GIVEN TEXT:
# # # # #

NORWALK, Conn. – Too much money has been spent on needless fights, Norwalk Federation of Teachers President Mary Yordon said Tuesday, expressing hope that proposed budget cuts can be lessened with continuing negotiations.
Mayor Harry Rilling also expressed hope – using the word “optimistic” – at the Norwalk Board of Education meeting, where recommended budget cuts were a topic even if the BoE tabled the matter until next week, as expected.
“Teachers are your backbone when you start cutting them to the bone you have lost everything,” Douglas Peoples said to the BoE, in the public participation portion of the meeting.
The BoE was slated to cut nearly $2 million from its 2017-18 Norwalk Public Schools operating budget, after an assumption it made turned out to be incorrect.
The BoE assumed that “of course” the Norwalk Federation of Teachers would jump at the chance to get its health insurance through Connecticut Partnership 2.0, saving NPS a significant amount of money, BoE Vice Chairman Mike Barbis said recently. The city was also confident that NFT would sign on, with the Common Council voting to increase the schools budget with a year over year increase of 4.5 percent, expressing a feeling that problems were solved. Superintendent of Schools Steven Adamowski, who had requested a 10.1 percent increase, called the funding “very fair.”
But NFT offered a counter proposal, and the BoE refused. According to BoE Chairman Mike Lyons, the NFT’s requested contract extension would cost NPS millions; NFT filed a complaint with the State Labor Board and there was a standoff until Monday, when the mayor’s office convinced both sides to try again to negotiate.
“We seem to have been headed for layoffs that will have a dramatic impact on our educational community,” Yordon began Tuesday.
The BoE Finance Committee recommended cutting all kindergarten aides and laying off the preschool teachers at its only preschool program, at Brookside Elementary School. Also recommended for elimination was the middle school music program.
The Common Council and the mayor backed up their talk of education support with millions of dollars, Yordon said, asking, “What has become of this opportunity?”
Much of the comments made in the community are based on misinformation, said Yordon, who took over her role when former NFT President Bruce Mellion died suddenly in late 2015.

# # # # #

DATA UNDER STUDY:
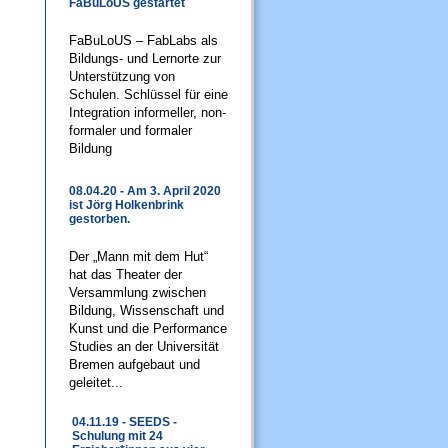
FaBuLoUS gestartet
FaBuLoUS – FabLabs als
Bildungs- und Lernorte zur
Unterstützung von
Schulen. Schlüssel für eine
Integration informeller, non-
formaler und formaler
Bildung
08.04.20 - Am 3. April 2020
ist Jörg Holkenbrink
gestorben.
Der „Mann mit dem Hut“
hat das Theater der
Versammlung zwischen
Bildung, Wissenschaft und
Kunst und die Performance
Studies an der Universität
Bremen aufgebaut und
geleitet...
04.11.19 - SEEDS -
Schulung mit 24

# # # # #

WORK TO COMPLETE:
**a)** Name every person the Norwalk school budget article mentions by name.
**b)** Translate this sentence from the Norwalk school budget article into Spanish: "The BoE Finance Committee recommended cutting all kindergarten aides and laying off the preschool teachers at its only preschool program, at Brookside Elementary School."

ANSWER LIST:
**a)**
Mary Yordon
Harry Rilling
Douglas Peoples
Mike Barbis
Steven Adamowski
Mike Lyons
Bruce Mellion

**b)** El Comité de Finanzas de la BoE recomendó eliminar a todos los asistentes de kínder y despedir a los maestros de preescolar de su único programa preescolar, en la Escuela Primaria Brookside.